Mais le flash n’est rien de tout ça. Il n’est rien d’autre que cette fraction de seconde où, aveuglé par son optimisme délirant et l’amour inconsidéré qu’il me porte, je finis par relâcher ma garde. Ce moment où, comme ce soir, il en profite pour se jeter sur le paquet du notaire, non pas pour me l’arracher, mais pour me le tendre et m’enjoindre de l’ouvrir. Et comme à chaque fois, je lui réponds en signe de reddition :
— Léon, tête de con. Arrête avec ton flash ou c’est moi qui me fâche. Y a que nous ici et personne d’assez dingue pour se préoccuper de nos petites carcasses. Regarde bien ce paquet, je vais l’ouvrir, et dedans, y aura que dalle. Mon frère ne m’a jamais rien filé depuis des années, je vois pas pourquoi ça commencerait aujourd’hui.

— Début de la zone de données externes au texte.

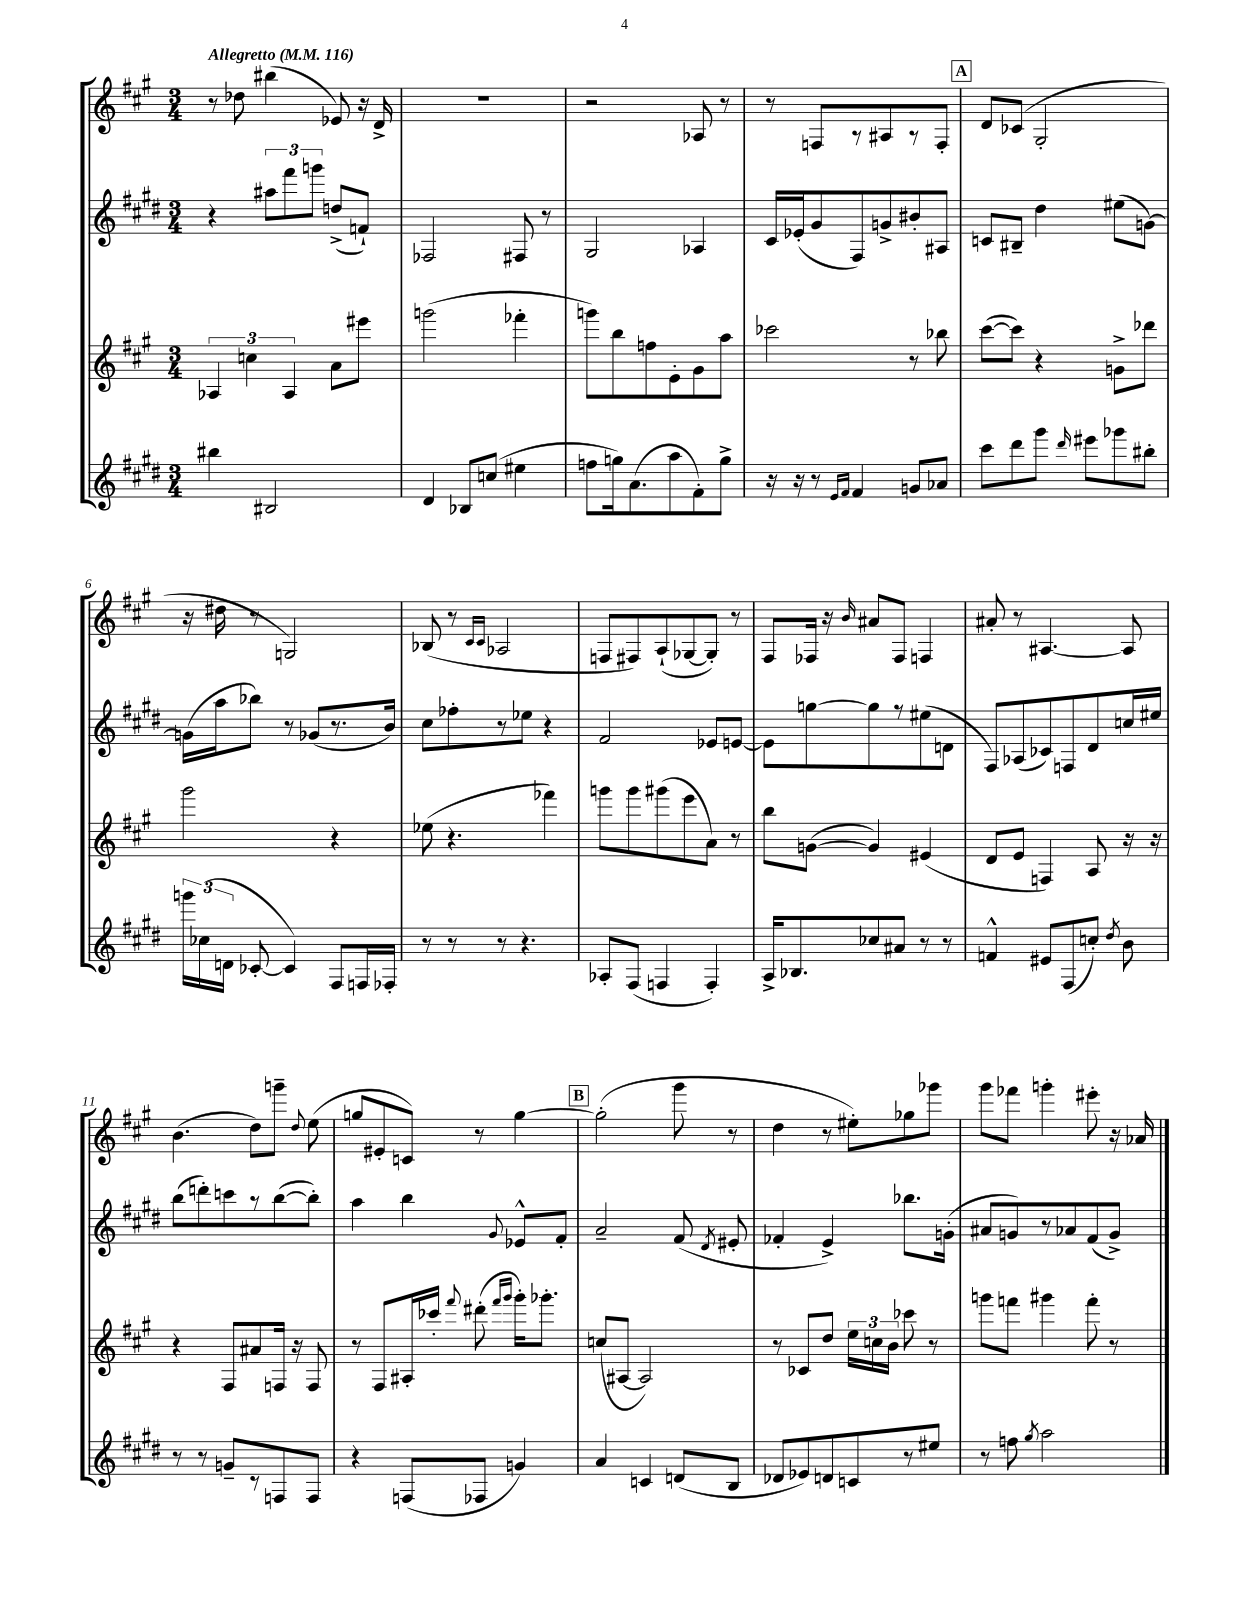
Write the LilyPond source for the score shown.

<<
\new StaffGroup <<
\new Staff = "s0" {
    \clef treble \key a \major \numericTimeSignature \time 3/4 \tempo "Allegretto" 4 = 116
    \autoBeamOff r8 des''8 bis''4( ees'8) r16 d'16-> |
    R2. |
    r2 aes8 r8 |
    r8 f8[ r8 ais8 r8 f8]-. |
    \mark \markup { \box "A" } d'8[ ces'8]( gis2-. |
    r16 dis''16 r8 g2) |
    bes8( r8 \grace { cis'16[ cis'16] } aes2 |
    f8[ fis8) a8-!( ges8~ ges8]-.) r8 |
    fis8[ fes16] r16 \grace { b'16 } ais'8[ fes8] f4 |
    ais'8-. r8 ais4.~ ais8 |
    b'4.( d''8[) g'''8]-- \appoggiatura { d''8 } e''8( |
    g''8[ eis'8-. c'8]) r8 g''4~ |
    \mark \markup { \box "B" } g''2-.( gis'''8 r8 |
    d''4 r8 eis''8[-.) ges''8 ges'''8] |
    gis'''8[ fes'''8] g'''4-. eis'''8-. r16 aes'16 \bar "|." |
}
\new Staff = "s1" {
    \clef treble \key e \major \numericTimeSignature \time 3/4
    \autoBeamOff r4 \tuplet 3/2 { ais''8[ fis'''8 g'''8] } d''8[->( f'8]-!) |
    fes2 fis8 r8 |
    gis2 aes4 |
    cis'16[ ees'16-.( gis'8 fis8) g'8-> bis'8-. ais8] |
    \mark \markup { \box "A" } c'8[ bis8]-- dis''4 eis''8[( g'8]~) |
    g'16[( a''16 bes''8]) r8 ges'8[( r8. b'16]) |
    cis''8[ fes''8-. r8 ees''8] r4 |
    fis'2 ees'8[ e'8]~ |
    e'8[ g''8~ g''8 r8 eis''8( d'8] |
    fis8[) aes8( ces'8) f8 dis'8 c''16 eis''16] |
    b''8[( d'''8-.) c'''8 r8 b''8~( b''8]-.) |
    a''4 b''4 \appoggiatura { gis'8 } ees'8[-^ fis'8]-. |
    \mark \markup { \box "B" } a'2-- fis'8( \acciaccatura { dis'8 } eis'8-. |
    fes'4-. e'4->) bes''8.[ g'16]-.( |
    ais'8[ g'8) r8 aes'8 fis'8( g'8]->) \bar "|." |
}
\new Staff = "s2" {
    \clef treble \key a \major \numericTimeSignature \time 3/4
    \autoBeamOff \tuplet 3/2 { aes4 c''4 aes4 } a'8[ eis'''8] |
    g'''2( fes'''4-. |
    g'''8[) b''8 f''8 e'8-. gis'8 a''8] |
    ces'''2 r8 bes''8 |
    \mark \markup { \box "A" } cis'''8[~( cis'''8]) r4 g'8[-> des'''8] |
    gis'''2 r4 |
    ees''8( r4. fes'''4) |
    g'''8[ g'''8 gis'''8( e'''8 a'8]) r8 |
    b''8[ g'8]~( g'4) eis'4( |
    d'8[ e'8] f4) a8 r16 r16 |
    r4 fis8[ ais'8 f16] r16 f8 |
    r8 fis8[ ais16-. ces'''16]-. \appoggiatura { fis'''8 } dis'''8-.( \grace { fis'''16[ gis'''16] } gis'''16[-.) ges'''8.]-. |
    \mark \markup { \box "B" } c''8[( ais8]~ ais2) |
    r8 ces'8[ d''8] \tuplet 3/2 { e''16[ c''16 b'16] } ces'''8 r8 |
    g'''8[ f'''8] gis'''4 f'''8-. r8 \bar "|." |
}
\new Staff = "s3" {
    \clef treble \key e \major \numericTimeSignature \time 3/4
    \autoBeamOff bis''4 bis2 |
    dis'4 bes8[ c''8]( eis''4 |
    f''8[ g''16) a'8.( a''8 fis'8-.) g''8]-> |
    r16 r16 r8 \grace { e'16[ fis'16] } fis'4 g'8[ aes'8] |
    \mark \markup { \box "A" } cis'''8[ dis'''8 gis'''8] \grace { dis'''16 } eis'''8[ ges'''8 bis''8]-. |
    \tuplet 3/2 { g'''16[ ces''16( d'16] } ces'8~-. ces'4) fis8[ f16 fes16]-. |
    r8 r8 r8 r4. |
    aes8[-. fis8]( f4 f4-.) |
    a16[-> bes8. ces''8 ais'8] r8 r8 |
    f'4-^ eis'8[ fis8( c''8]-.) \acciaccatura { dis''8 } b'8 |
    r8 r8 g'8[-- r8 f8 f8] |
    r4 f8[( fes8] g'4) |
    \mark \markup { \box "B" } a'4 c'4 d'8[( b8] |
    des'8[ ees'8) d'8 c'8 r8 eis''8] |
    r8 f''8 \acciaccatura { gis''8 } a''2 \bar "|." |
}
>>
>>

Mais à peine ai-je terminé ma phrase, que le premier centimètre qui se dévoile sous le papier est un puissant démenti. Le coin droit légèrement enfoncé, ce volume et ce poids qui auraient pu me servir d’étalon pour n’importe quelle mesure et qui ne sont pourtant plus tout à fait les mêmes dans mes mains d’adulte. Ma première et plus insignifiante possession. Une machine à voyager dans le temps. Une boîte à chaussure d’enfant décorée comme une maison, avec ses quatre façades, le couvercle en forme de toit, et les pans intérieurs sur lesquels étaient agencées et dessinées toutes les pièces, jusqu’à la baignoire et la gazinière. Huit faces de carton pour une bulle de liberté. Avec un prénom au-dessous. Une boîte de sept lieues dans laquelle il suffisait que je glisse ma main et y récupère une coquille de noix éventrée, un trèfle à deux feuilles, et un peu de poudre d’écorce, pour m’envoler vers d’autres royaumes. Une boîte que j’aurais fini par délaisser peu avant ma septième ou huitième année, écrasée au fond de mon coffre à jouets, ou réduite à abriter quelques crayons de couleur. Mais c’était sans compter sur ma mère, dont le délire d’un jour a fait de cette boîte le réceptacle du péché originel. Ce jour dont la date incertaine est inscrite sur l’unique feuille que contient la maison en carton. Une page noircie d’une écriture d’enfant. Celle de mon frère.